Nikkei / Egyptian authorities are seeking Asian investment for a new cargo terminal at Port Said at the Mediterranean end of the Suez Canal. They have been in talks with Singapore’s PSA, but are considering possible offers from COSCO Shipping Ports, among others.
“We are awaiting a final masterplan of a new pier at East Port Said Port from Singapore’s PSA,” Suez Canal Authority Chairman Mohab Mamish told reporters in Suez on March 16. “The General Authority for Suez Canal Economic Zone is currently handling the negotiations efficiently with PSA.”
Mohamed Youssef, head of Egypt’s Holding Co. for Maritime and Land Transport, said the talks with PSA International “are on track,” dismissing media reports of a breakdown in negotiations. “PSA International is conducting technical, commercial and economic feasibility studies,” he said.
Analysts say a depreciated currency bodes well for Egypt’s investment climate in general. The new cargo terminal was estimated to cost 6 billion Egyptian pounds before the government floated the currency in November, equivalent to $675 million then, in a move to placate the International Monetary Fund from whom it was seeking a $12 billion three-year loan.
Since the currency float, the greenback has surged from 8.88 pounds to above 18 pounds and consequently, the cost of the cargo terminal has now more than halved to $330.7 million.

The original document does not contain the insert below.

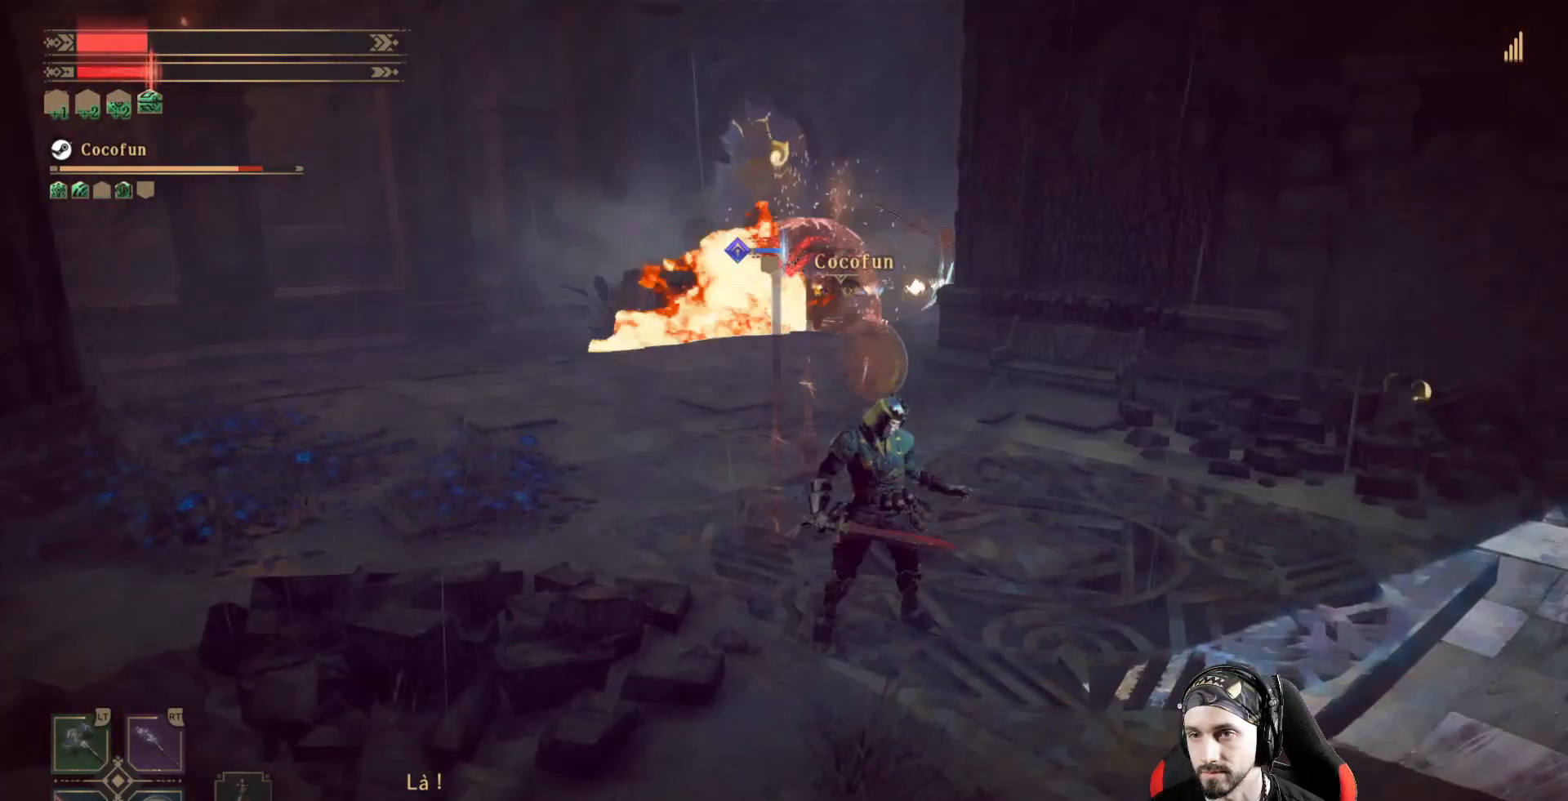
{"buttons": ["R2"], "left_stick": "up", "right_stick": "center", "events": [[200, "R2", "down"], [200, "left_stick", "up"]]}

In 2016, Ahmed Darwish, Chairman of GASCEZ, and Wan Chee Foong, head of business development at PSA International, held a number of meetings to this end. Egyptian officials said the planned 2,000 sq. m. cargo terminal would have a 20-meter draft.
In November 2015, SCA and PSA signed a memorandum of understanding to conduct a study on the construction and management of a cargo terminal at East Port Said Port, as part of Egypt’s ambitious Suez Canal redevelopment.
A PSA International spokesperson made it clear that his company “is keen to explore port development opportunities in Egypt” and discussions are “ongoing.” When contacted by Nikkei Asian Review, the spokesperson said that there is “no change” in its current position.
To Singapore government-owned PSA, the expansion of its global port network has been a core growth strategy since its maiden overseas foray into Dalian, China, in 1996. Today it has stakes in around 40 terminals in 16 countries.